Hyperspectral imaging, imaging outside of the visible wavelengths of light, has been shown to have the potential to identify pre-ulcerous areas of diabetic feet before lesions can be identified with visible light. 21 Currently, hyperspectral imagers are bulky and expensive, but work is underway to make them less expensive and adaptable to smartphones. 22 The Foot Selfie system can serve as an enabling platform for hyperspectral or any other type of imaging. The triad of easy-to-take foot selfies with a hyperspectral overlay and machine learning screening offers promise for remote monitoring of diabetic foot disease.
Conclusions
We describe a novel, inexpensive, easy-to-use, smartphone-based system for remote monitoring of diabetic foot disease. In a pilot study, the system captured and transmitted diagnostic-quality images of the entire plantar surfaces of both feet.
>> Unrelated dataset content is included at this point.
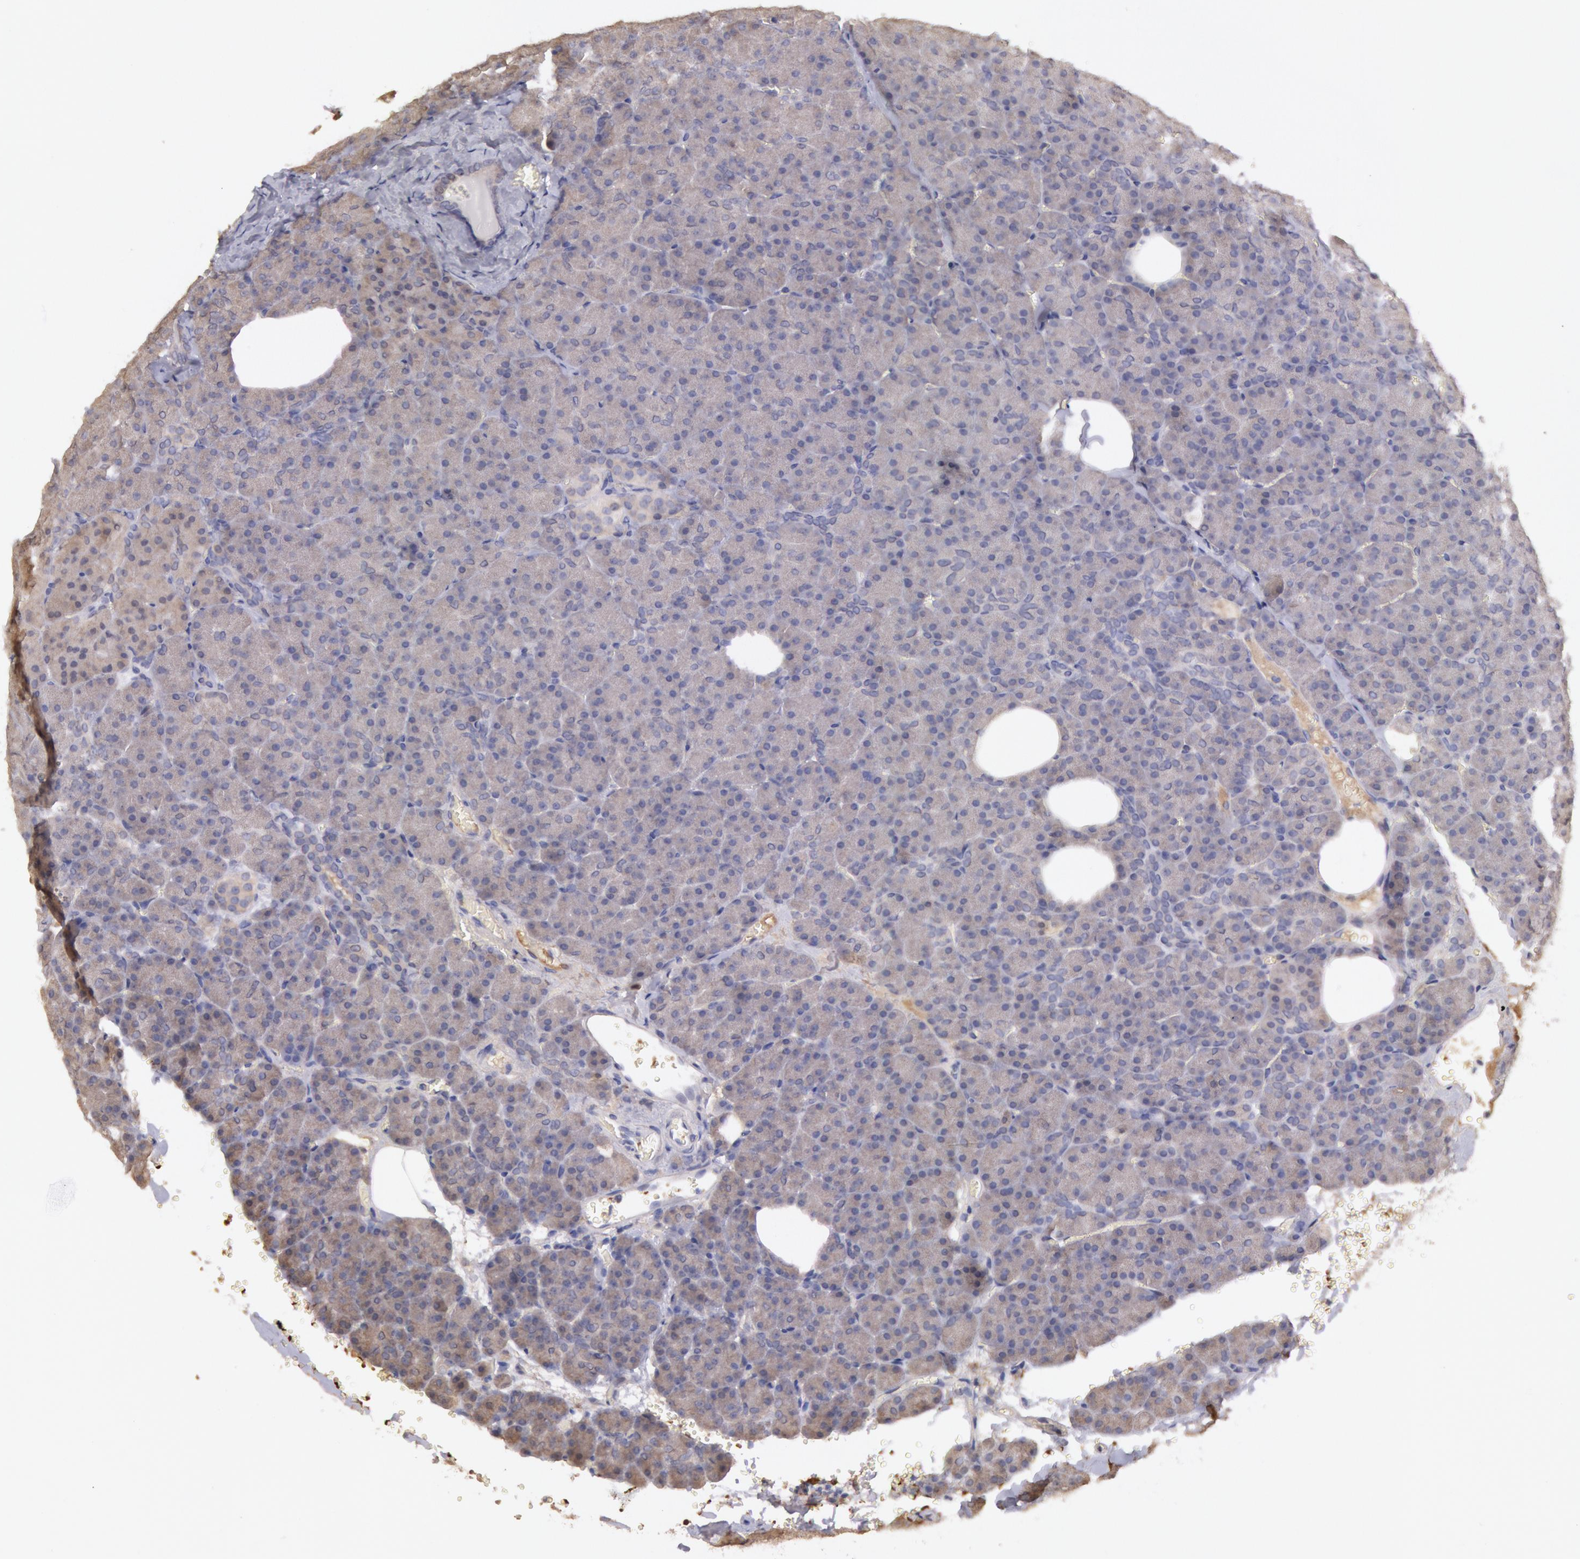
{"staining": {"intensity": "negative", "quantity": "none", "location": "none"}, "tissue": "pancreas", "cell_type": "Exocrine glandular cells", "image_type": "normal", "snomed": [{"axis": "morphology", "description": "Normal tissue, NOS"}, {"axis": "topography", "description": "Pancreas"}], "caption": "Exocrine glandular cells are negative for brown protein staining in unremarkable pancreas.", "gene": "C1R", "patient": {"sex": "female", "age": 35}}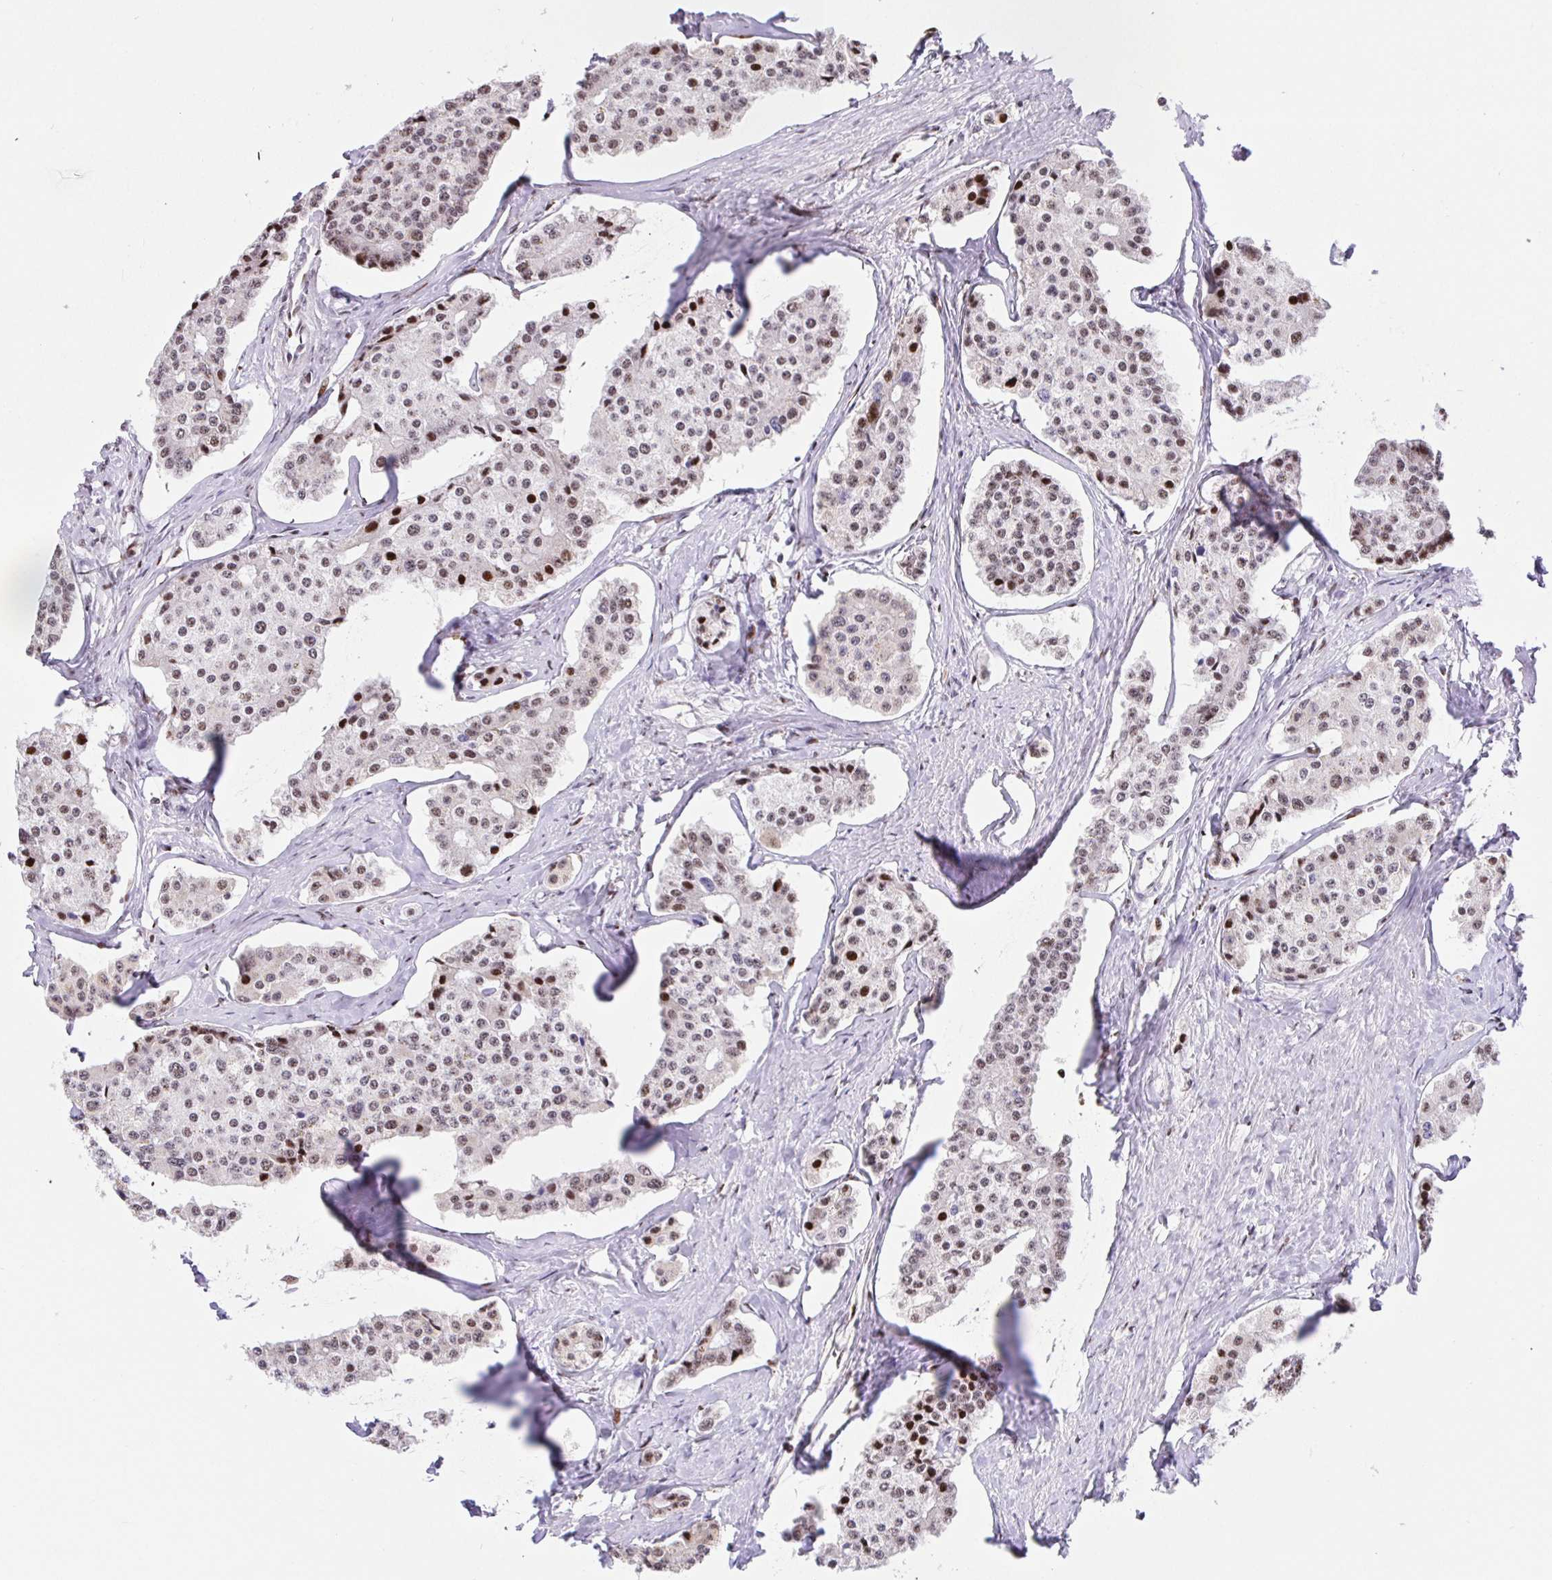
{"staining": {"intensity": "moderate", "quantity": "25%-75%", "location": "nuclear"}, "tissue": "carcinoid", "cell_type": "Tumor cells", "image_type": "cancer", "snomed": [{"axis": "morphology", "description": "Carcinoid, malignant, NOS"}, {"axis": "topography", "description": "Small intestine"}], "caption": "Immunohistochemistry (IHC) (DAB) staining of human carcinoid demonstrates moderate nuclear protein staining in approximately 25%-75% of tumor cells.", "gene": "SETD5", "patient": {"sex": "female", "age": 65}}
With minimal training, patients transmitted images from home on most days, permitting clinicians to review serial images in individual patients. This system, coupled with other technologies, may help increase ulcer-free, hospital-free, and activity-rich patient days for individuals with, or at risk for, diabetic foot ulcers. Based on our preliminary experience, we anticipate wide adoption of the Foot Selfie system.
Footnotes
Abbreviations: DFUs, Diabetic Foot Ulcers.
The author(s) declared no potential conflicts of interest with respect to the research, authorship, and/or publication of this article.
Funding: The author(s) disclosed receipt of the following financial support for the research, authorship, and/or publication of this article: This study is partially supported by National Institutes of Health, National Institute of Diabetes and Digestive and Kidney Diseases Award Number 1R01124789-01A1 and National Science Foundation (NSF) CNS Award Number 2052578.